Before October 2008 the interest rate in US was high compared to after October the interest rate was below 1% and by November and December it was around 0.15%. If we look at the interest rate provided by US Federal Reserve, in 30th of September 2008 interest rate was 2.03 percent and 1st of October 2008 the interest rate was 1.15, if we look at the exchange rate provided by x-rates on 30th of September 2008, 1 Euro was 1.408 USD and 1 GBP was 1.7801 USD. On the 1st of October the exchange rates: 1 Euro was 1.405 USD and 1 GBP was 1.779 USD. During these two days the interest rate was not below 1 percent but there were some changes in USD. If we look at the interest rate on 2nd of October when the interest rate was 0.67 percent, 1 euro was 1.384 USD and 1 GBP was 1.764 USD. The US dollar got stronger by day in these three days, on the 3rd and 4th of October the interest rate was 1.1 percent and it increased compared to 2nd of October and 1 Euro was 1.381 and 1 GBP was 1.773 USD. We can see that USD got weaker to GBP and USD was stronger to Euro. It shows that some currencies respond towards the interest rate more efficiently compared to other currencies. Interest rate is one of the factors that can have impact on the USD but there are other factors that impacts on the exchange rate.
According to US Federal Reserve, after 2009 the interest rates were below 0.2 percent, but the exchange rates during this year was very interesting. In March 1 Euro was 1.4178 USD but starting from April and by December 1 Euro was 1.621 USD. During this year USD got so much weaker even that interest rate was stable below 0.2. It shows that the interest rate have some impact only in short period of time, but in long period the exchange rates will depend on other factors. One of the other factor that influences is the price of oil.
Another information I found interesting is the Foreign Exchange Data provided by New York Federal Reserve. They do not provide daily data, therefore it is hard to use this as an information to predict the future interest rates.

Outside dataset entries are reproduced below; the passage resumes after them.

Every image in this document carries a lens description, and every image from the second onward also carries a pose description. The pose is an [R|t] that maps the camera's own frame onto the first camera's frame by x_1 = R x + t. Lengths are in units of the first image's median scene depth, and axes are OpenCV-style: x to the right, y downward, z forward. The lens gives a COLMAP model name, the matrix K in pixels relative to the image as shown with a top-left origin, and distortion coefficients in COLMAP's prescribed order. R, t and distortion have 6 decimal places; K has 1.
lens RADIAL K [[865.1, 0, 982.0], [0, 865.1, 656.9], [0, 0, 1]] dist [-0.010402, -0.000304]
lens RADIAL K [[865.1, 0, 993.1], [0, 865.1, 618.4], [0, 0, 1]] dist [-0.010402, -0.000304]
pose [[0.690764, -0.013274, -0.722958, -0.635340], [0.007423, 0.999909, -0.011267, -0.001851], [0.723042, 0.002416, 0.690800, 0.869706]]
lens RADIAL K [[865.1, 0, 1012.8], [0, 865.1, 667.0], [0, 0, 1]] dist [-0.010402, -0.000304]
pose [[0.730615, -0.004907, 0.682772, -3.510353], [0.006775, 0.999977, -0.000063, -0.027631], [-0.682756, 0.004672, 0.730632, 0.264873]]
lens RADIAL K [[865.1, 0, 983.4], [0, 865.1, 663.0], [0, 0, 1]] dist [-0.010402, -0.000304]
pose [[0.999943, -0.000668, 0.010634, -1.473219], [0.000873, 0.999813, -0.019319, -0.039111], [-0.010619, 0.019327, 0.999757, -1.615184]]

In this Foreign Exchange Data they show how much of other currencies were bought and how much of USD was sold to other currencies to banks around the world. It would have been one of the best ways to know the exchange rates if the data was provided more frequently but the latest one is on 2013. It could have been predicted with Demand and Supply method.
I suggest the best way to predict the future exchange rate would be watching the news, because the politics have great influence on the exchange rate. Exchange rate does not only depend on the US economy but it also depends on the economy of other countries.